Цезаризм всегда служит выходом из историко-политической ситуации, характеризующейся таким равновесием сил, которое грозит завершиться катастрофой; этот выход принимает форму «арбитража», доверенного великой личности. Цезаризм прогрессивен, когда его вмешательство помогает восторжествовать прогрессивной силе – хотя бы и с помощью определенных компромиссов и условий, ограничивающих значение одержанной победы; цезаризм носит реакционный характер, когда его вмешательство помогает восторжествовать реакционной силе также с помощью компромиссов и ограничений, но имеющих в этом случае иной смысл, иную силу, иное значение. Цезарь и Наполеон I служат примерами прогрессивного цезаризма. Наполеон III и Бисмарк – цезаризма реакционного. Впрочем, цезаризм – это полемико-идеологическая формула… Обстоятельства могут привести к установлению цезаризма без Цезаря, без великой «героической» и представительной личности.
В современном мире явление цезаризма в общем носит особый характер… Тем не менее, даже в современную эпоху для развития цезаризма имеется известное поле, более или менее широкое (в зависимости от характера страны и того места, которое она занимает в мировой структуре), потому что эта социальная форма «всегда» имеет потенциальные возможности для последующего развития и организационного оформления. Она может особенно рассчитывать на относительную слабость противостоящей ей прогрессивной силы, вытекающей из самой ее природы и особенностей ее существования, слабость, в сохранении которой эта социальная форма заинтересована; поэтому и говорят, что современный цезаризм носит скорее полицейский, а не военный характер.

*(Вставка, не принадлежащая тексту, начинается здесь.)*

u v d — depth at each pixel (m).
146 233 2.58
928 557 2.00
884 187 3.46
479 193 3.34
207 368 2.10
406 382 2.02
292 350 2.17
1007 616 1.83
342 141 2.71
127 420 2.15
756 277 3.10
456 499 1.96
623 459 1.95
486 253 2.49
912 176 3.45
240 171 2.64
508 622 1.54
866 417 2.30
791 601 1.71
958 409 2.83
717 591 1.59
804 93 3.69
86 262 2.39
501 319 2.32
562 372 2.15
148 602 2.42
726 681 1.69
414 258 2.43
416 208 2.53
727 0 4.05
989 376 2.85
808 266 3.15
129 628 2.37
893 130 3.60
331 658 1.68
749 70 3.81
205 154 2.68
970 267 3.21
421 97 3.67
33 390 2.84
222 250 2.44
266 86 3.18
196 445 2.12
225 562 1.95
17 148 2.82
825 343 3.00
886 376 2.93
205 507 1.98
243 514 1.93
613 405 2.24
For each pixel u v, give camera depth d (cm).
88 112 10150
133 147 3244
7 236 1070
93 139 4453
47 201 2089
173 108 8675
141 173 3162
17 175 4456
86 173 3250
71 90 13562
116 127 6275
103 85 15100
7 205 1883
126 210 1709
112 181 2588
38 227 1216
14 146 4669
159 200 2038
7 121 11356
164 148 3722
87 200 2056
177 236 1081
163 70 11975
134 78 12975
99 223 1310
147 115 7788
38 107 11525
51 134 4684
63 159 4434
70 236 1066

Другой вопрос, который возникает здесь, входят ли парламенты в состав государственной структуры (даже в тех странах, где они как будто бы играют максимально действенную роль), а если нет, то какую функцию они выполняют в действительности? При положительном ответе встает другой вопрос: каким образом они входят в состав государства и каким образом выполняют свою специфическую функцию? И если даже парламенты органически не входят в состав государства, то может ли это, тем не менее, служить свидетельством того, что их существование не имеет общегосударственного значения? И каково основание тех обвинений, которые выдвигают по адресу парламентаризма и неразрывно связанного с ним многопартийного режима? (Основание, естественно, объективно, то есть связано с тем фактом, что само существование парламентов препятствует и замедляет техническую деятельность правительства.)
Вполне понятно, что представительный режим в политическом отношении может «причинить беспокойство» кадровой бюрократии, но вопрос состоит не в этом. Суть его сводится к следующему: не превратился ли представительный и многопартийный режим, предназначенный служить механизмом для отбора лучших функционеров, которые дополняли бы и уравновешивали кадровую бюрократию с тем, чтобы предотвратить окаменение, – не превратился ли этот представительный режим в препятствие, в механизм совершенно противоположного характера, и если да – то по каким причинам?